Return, from the lines below, each one that includes the word "noconn".

── Recorded information

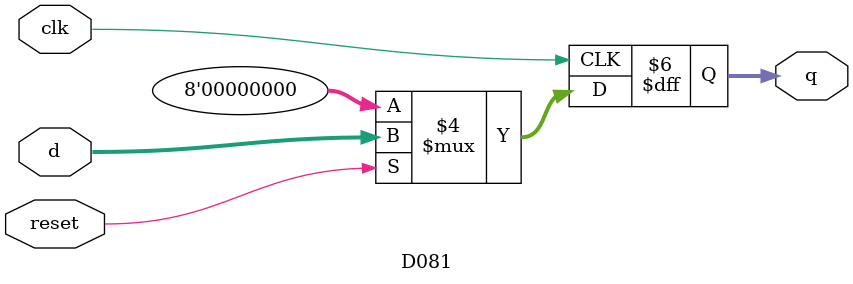
<source format=v>
module D081 (clk,
             reset,     // Synchronous reset
              d,
              q );

              input clk ,reset;
              input [7:0]d;
              output [7:0] q;
           reg q;
           
    always @ (posedge clk)
    begin
        if (reset !=  0)
        begin
            q <= d;
        end
        else
           q <= 0;
    end
    
endmodule

</source>
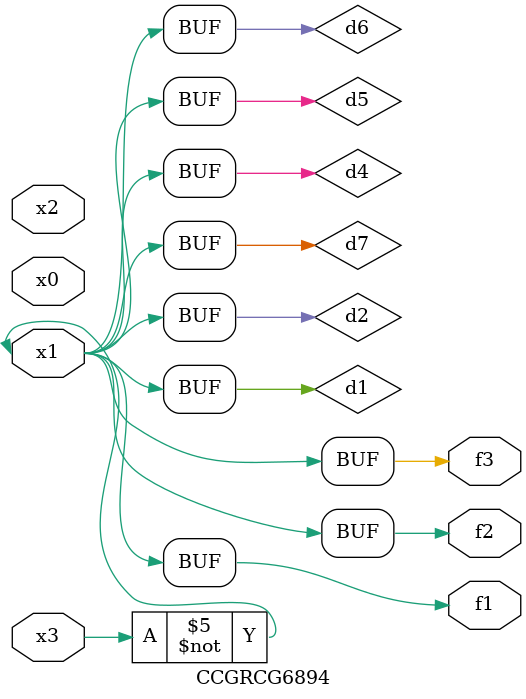
<source format=v>
module CCGRCG6894(
	input x0, x1, x2, x3,
	output f1, f2, f3
);

	wire d1, d2, d3, d4, d5, d6, d7;

	not (d1, x3);
	buf (d2, x1);
	xnor (d3, d1, d2);
	nor (d4, d1);
	buf (d5, d1, d2);
	buf (d6, d4, d5);
	nand (d7, d4);
	assign f1 = d6;
	assign f2 = d7;
	assign f3 = d6;
endmodule

</source>
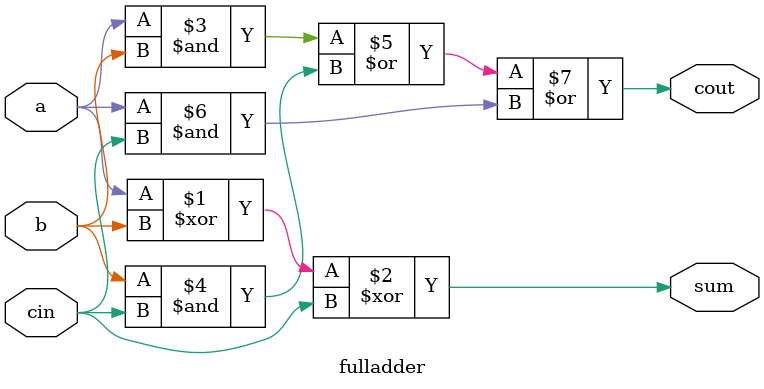
<source format=v>
module bitadder
(
  output wire [15:0] S,
  output wire Cout,
  input wire [15:0] A,
  input wire [15:0] B,
  input wire Cin
);
wire [15:0] C;

	fulladder fa0 (.a(A[0]), .b(B[0]), .cin(Cin), .sum(S[0]), .cout(C[0]));

	genvar i;
	generate
		for (i = 1; i < 16; i = i + 1)
		begin
			fulladder fa_inst (.a(A[i]), .b(B[i]), .cin(C[i-1]), .sum(S[i]), .cout(C[i]));	
	end
	endgenerate

	assign Cout = C[15];

endmodule



// noconn Cin
// noconn B[15:0]
// noconn A[15:0]
// noconn S[15:0]
// noconn Cout
module fulladder (input a, input b, input cin, output sum, output cout);

	assign sum = a ^ b ^ cin;
	assign cout = (a & b) | (b & cin) | (a & cin);

endmodule
</source>
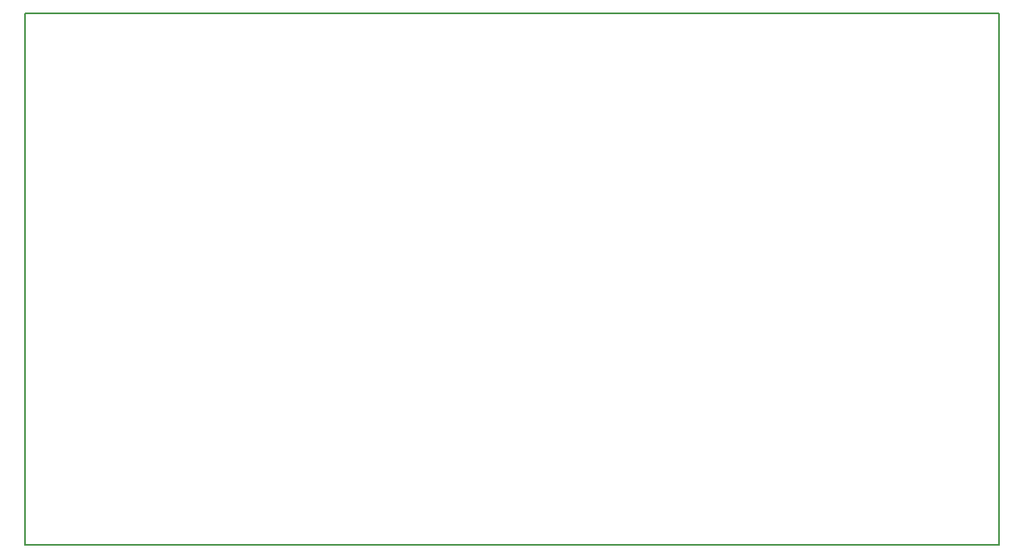
<source format=gbr>
G04 #@! TF.FileFunction,Profile,NP*
%FSLAX46Y46*%
G04 Gerber Fmt 4.6, Leading zero omitted, Abs format (unit mm)*
G04 Created by KiCad (PCBNEW 4.0.7) date 08/27/18 20:28:57*
%MOMM*%
%LPD*%
G01*
G04 APERTURE LIST*
%ADD10C,0.100000*%
%ADD11C,0.150000*%
G04 APERTURE END LIST*
D10*
D11*
X54000000Y-104000000D02*
X153000000Y-104000000D01*
X54000000Y-50000000D02*
X153000000Y-50000000D01*
X153000000Y-104000000D02*
X153000000Y-50000000D01*
X54000000Y-100000000D02*
X54000000Y-104000000D01*
X54000000Y-50000000D02*
X54000000Y-100000000D01*
M02*

</source>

────

*Response:*
// noconn Cin
// noconn B[15:0]
// noconn A[15:0]
// noconn S[15:0]
// noconn Cout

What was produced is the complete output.